As the media fixates on the U.S. response to the June 13 attacks on commercial shipping in the Gulf of Oman, simmering tensions more than 3,700 miles away in the South China Sea may soon come to a boil. On June 12, the Philippine government released a statement on the sinking of an anchored Philippine fishing boat, the FB Gem-ver 1, after it was rammed by a Chinese vessel in a blatant display of aggression in the South China Sea. Both of these events, in the context of an increasing prevalence of hybrid warfare and gray zone tactics in the maritime domain, constitute potential crises capable of disrupting the global economy and escalating into a military conflict. Combined, they form an impending maelstrom that would quickly strain U.S. military capacity and threaten its ability to uphold its security agreements with its allies. In this new security environment, the United States needs substantive reflection of its national security priorities juxtaposed to its standing security commitments.
In hybrid warfare, state and nonstate actors offset conventional military capabilities with a range of irregular tactics to achieve military and political objectives. Within the maritime domain, hybrid warfare and gray zone tactics have complicated the security environment where the United States has become accustomed to operating with impunity. Russia’s implementation of cyber warfare during the annexation of Crimea and China’s use of its commercial fishing fleet to implement its cabbage strategy are both examples of hybrid warfare.
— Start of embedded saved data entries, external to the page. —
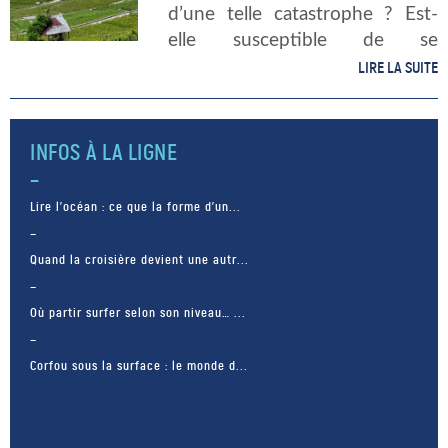
d’une telle catastrophe ? Est-
elle susceptible de se
reproduire ? Comment a-t-on
LIRE LA SUITE
prouvé son existence ? Par le
plus grand des hasards, les
géologues de […]
INFOS À LA LIGNE
Lire l’océan : ce que la forme d’un...
Quand la croisière devient une autr...
Où partir surfer selon son niveau… ...
Corfou sous la surface : le monde d...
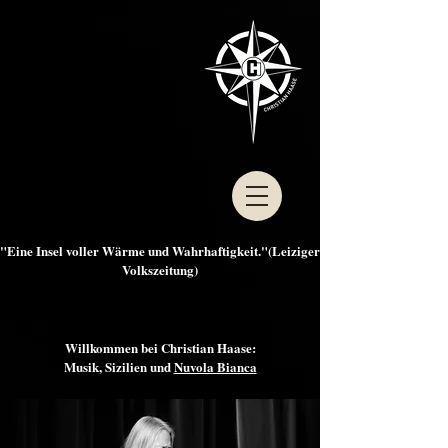
"Eine Insel voller Wärme und Wahrhaftigkeit."(Leiziger
Volkszeitung)
Willkommen bei Christian Haase:
Musik, Sizilien und
Nuvola Bianca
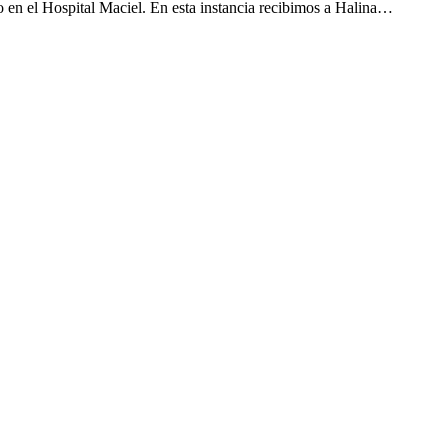
o en el Hospital Maciel. En esta instancia recibimos a Halina…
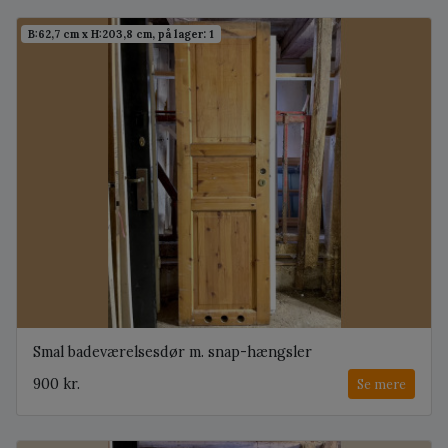
B:62,7 cm x H:203,8 cm, på lager: 1
Smal badeværelsesdør m. snap-hængsler
900 kr.
Se mere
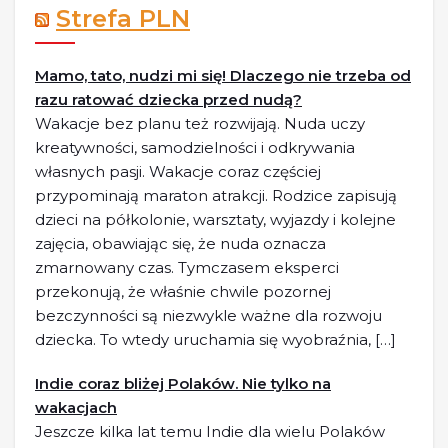
Strefa PLN
Mamo, tato, nudzi mi się! Dlaczego nie trzeba od
razu ratować dziecka przed nudą?
Wakacje bez planu też rozwijają. Nuda uczy
kreatywności, samodzielności i odkrywania
własnych pasji. Wakacje coraz częściej
przypominają maraton atrakcji. Rodzice zapisują
dzieci na półkolonie, warsztaty, wyjazdy i kolejne
zajęcia, obawiając się, że nuda oznacza
zmarnowany czas. Tymczasem eksperci
przekonują, że właśnie chwile pozornej
bezczynności są niezwykle ważne dla rozwoju
dziecka. To wtedy uruchamia się wyobraźnia, […]
Indie coraz bliżej Polaków. Nie tylko na
wakacjach
Jeszcze kilka lat temu Indie dla wielu Polaków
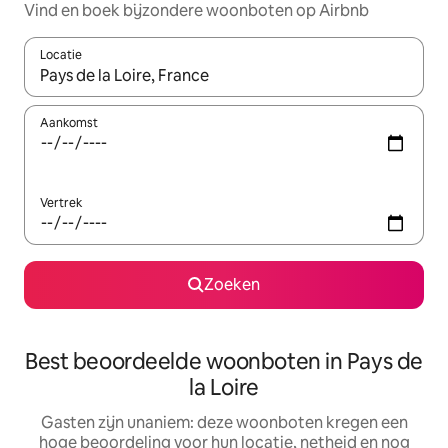
Vind en boek bijzondere woonboten op Airbnb
Locatie
Wanneer er suggesties beschikbaar zijn, maak je een keuze met
Aankomst
Vertrek
Zoeken
Best beoordeelde woonboten in Pays de
la Loire
Gasten zijn unaniem: deze woonboten kregen een
hoge beoordeling voor hun locatie, netheid en nog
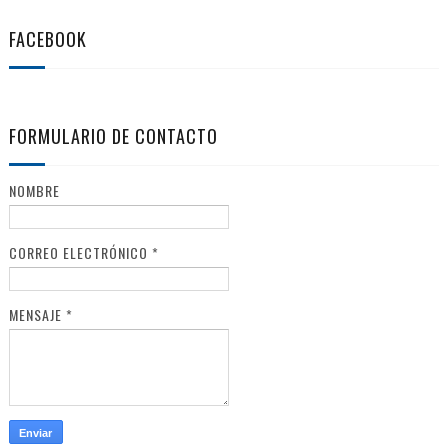
FACEBOOK
FORMULARIO DE CONTACTO
NOMBRE
CORREO ELECTRÓNICO
*
MENSAJE
*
The escalation and method of conflict are kept within the unconventional arena to prevent provoking a conventional response from another state.
As the United States navigates its response to this practice by its adversaries and competitors, it must be cognizant of the danger of operational overreach when comparing threats with standing defense commitments. The U.S. Department of Defense’s recent Indo-Pacific Strategy is the latest rhetorical extension of the U.S. rebalancing toward Asia, detailing an extensive agenda of partnership and capacity-building in Southeast Asia to contain a rising China. Though this strategy is predicated on an underlying framework of defense alliances backstopped by U.S. military superiority, it fails to adequately address the spectrum of conflict that fall below the threshold of conventional warfare.
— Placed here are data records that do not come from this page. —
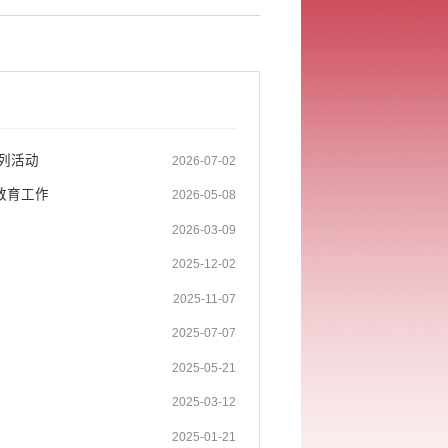
系列活动
2026-07-02
教育工作
2026-05-08
2026-03-09
2025-12-02
2025-11-07
2025-07-07
2025-05-21
2025-03-12
2025-01-21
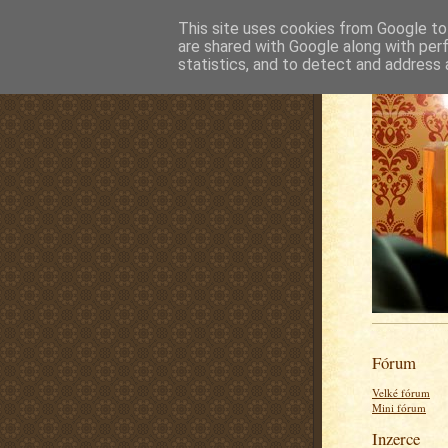
This site uses cookies from Google to 
are shared with Google along with per
statistics, and to detect and address 
Fórum
Velké fórum
Mini fórum
Inzerce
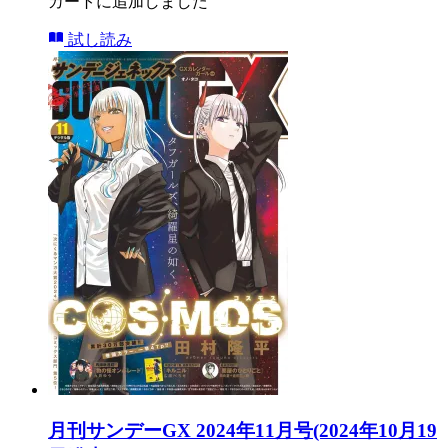
カートに追加しました
試し読み
月刊サンデーGX 2024年11月号(2024年10月19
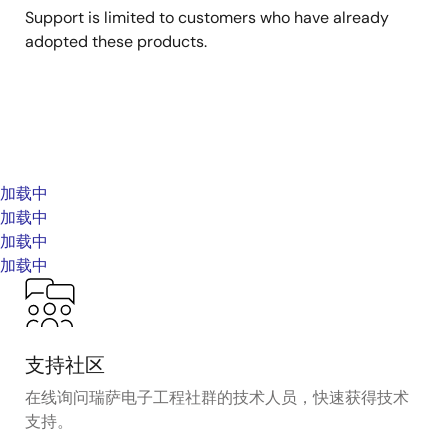
Support is limited to customers who have already
adopted these products.
加载中
加载中
加载中
加载中
支持社区
在线询问瑞萨电子工程社群的技术人员，快速获得技术
支持。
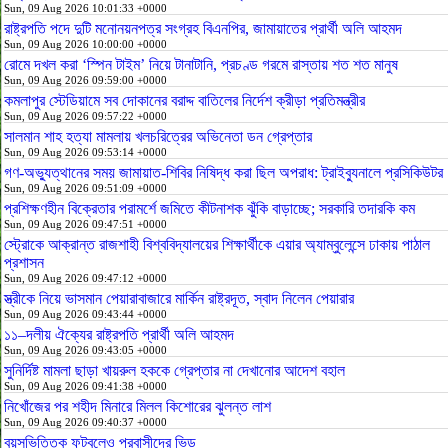
Sun, 09 Aug 2026 10:01:33 +0000
রাষ্ট্রপতি পদে দুটি মনোনয়নপত্র সংগ্রহ বিএনপির, জামায়াতের প্রার্থী অলি আহমদ
Sun, 09 Aug 2026 10:00:00 +0000
রোমে দখল করা ‘স্পিন টাইম’ নিয়ে টানাটানি, প্রচণ্ড গরমে রাস্তায় শত শত মানুষ
Sun, 09 Aug 2026 09:59:00 +0000
কমলাপুর স্টেডিয়ামে সব দোকানের বরাদ্দ বাতিলের নির্দেশ ক্রীড়া প্রতিমন্ত্রীর
Sun, 09 Aug 2026 09:57:22 +0000
সালমান শাহ হত্যা মামলায় খলচরিত্রের অভিনেতা ডন গ্রেপ্তার
Sun, 09 Aug 2026 09:53:14 +0000
গণ-অভ্যুত্থানের সময় জামায়াত-শিবির নিষিদ্ধ করা ছিল অপরাধ: ট্রাইব্যুনালে প্রসিকিউটর
Sun, 09 Aug 2026 09:51:09 +0000
প্রশিক্ষণহীন বিক্রেতার পরামর্শে জমিতে কীটনাশক ঝুঁকি বাড়াচ্ছে; সরকারি তদারকি কম
Sun, 09 Aug 2026 09:47:51 +0000
স্ট্রোকে আক্রান্ত রাজশাহী বিশ্ববিদ্যালয়ের শিক্ষার্থীকে এয়ার অ্যাম্বুলেন্সে ঢাকায় পাঠাল
প্রশাসন
Sun, 09 Aug 2026 09:47:12 +0000
স্ত্রীকে নিয়ে ভাসমান পেয়ারাবাজারে মার্কিন রাষ্ট্রদূত, স্বাদ নিলেন পেয়ারার
Sun, 09 Aug 2026 09:43:44 +0000
১১–দলীয় ঐক্যের রাষ্ট্রপতি প্রার্থী অলি আহমদ
Sun, 09 Aug 2026 09:43:05 +0000
সুনির্দিষ্ট মামলা ছাড়া খায়রুল হককে গ্রেপ্তার না দেখানোর আদেশ বহাল
Sun, 09 Aug 2026 09:41:38 +0000
নিখোঁজের পর শহীদ মিনারে মিলল কিশোরের ঝুলন্ত লাশ
Sun, 09 Aug 2026 09:40:37 +0000
বয়সভিত্তিক ফুটবলেও প্রবাসীদের ভিড়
Alliance networks are only as strong as the relational fabric and underlying security guarantees that connect them together. If the United States becomes involved in another conflict in the Middle East, resources will inevitably be redirected, and the Southeast Asian maritime domain will once again become relegated to a lesser priority. As U.S. allies and partners are well aware of this, it is understandable that they are wary of how seriously the U.S. takes its security commitments. Although U.S. Secretary of State Michael Pompeo’s clarification on the U.S. willingness to uphold Article IV of the U.S.-Philippine Mutual Defense Treaty may have been meant to be an audible warning to China, the United States has been rather silent in the wake of the sinking of the FB Gem-ver 1.
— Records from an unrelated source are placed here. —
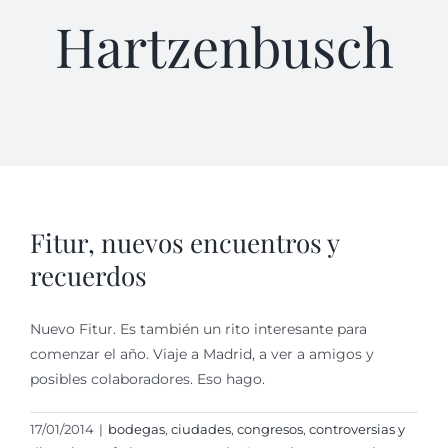
Hartzenbusch
Fitur, nuevos encuentros y
recuerdos
Nuevo Fitur. Es también un rito interesante para
comenzar el año. Viaje a Madrid, a ver a amigos y
posibles colaboradores. Eso hago.
17/01/2014
|
bodegas
,
ciudades
,
congresos
,
controversias y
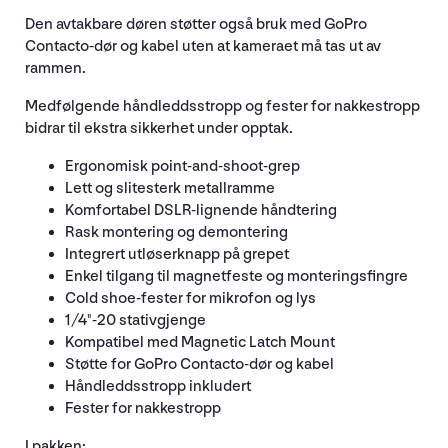
Den avtakbare døren støtter også bruk med GoPro
Contacto-dør og kabel uten at kameraet må tas ut av
rammen.
Medfølgende håndleddsstropp og fester for nakkestropp
bidrar til ekstra sikkerhet under opptak.
Ergonomisk point-and-shoot-grep
Lett og slitesterk metallramme
Komfortabel DSLR-lignende håndtering
Rask montering og demontering
Integrert utløserknapp på grepet
Enkel tilgang til magnetfeste og monteringsfingre
Cold shoe-fester for mikrofon og lys
1/4"-20 stativgjenge
Kompatibel med Magnetic Latch Mount
Støtte for GoPro Contacto-dør og kabel
Håndleddsstropp inkludert
Fester for nakkestropp
I pakken:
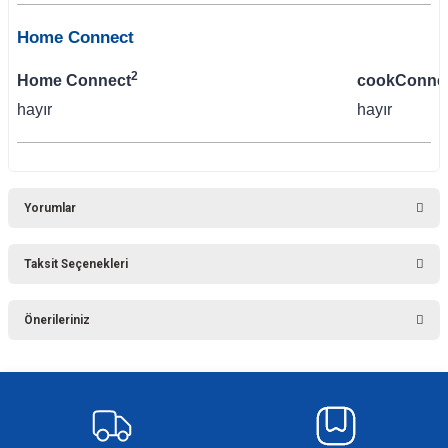
Home Connect
2
Home Connect
cookConnec
hayır
hayır
Yorumlar
Taksit Seçenekleri
Bu ürüne ilk yorumu siz yapın!
Önerileriniz
Yorum Yaz
Bu ürünün fiyat bilgisi, resim, ürün açıklamalarında ve diğer konularda
yetersiz gördüğünüz noktaları öneri formunu kullanarak tarafımıza
iletebilirsiniz.
Görüş ve önerileriniz için teşekkür ederiz.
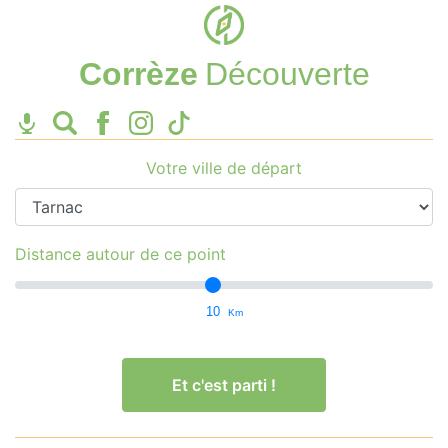
Corrèze
Découverte
Votre ville de départ
Distance autour de ce point
10
Km
Et c'est parti !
China, Iran, and Russia do not need to be on the same team to understand that compounding chaos in more places means less overall U.S. capacity. For the United States, the first step to fixing this strategic dilemma is admitting it has one. Materiel and political resources are limited, so the United States must critically examine its willingness, and ability to make good on the security commitments it has bound itself to, the cost of such honoring those commitments, and determining what it can realistically support. Otherwise, the best outcome the United States can hope for is a loosely woven defense network waiting for its credibility to be tested under circumstances that may not be on U.S terms.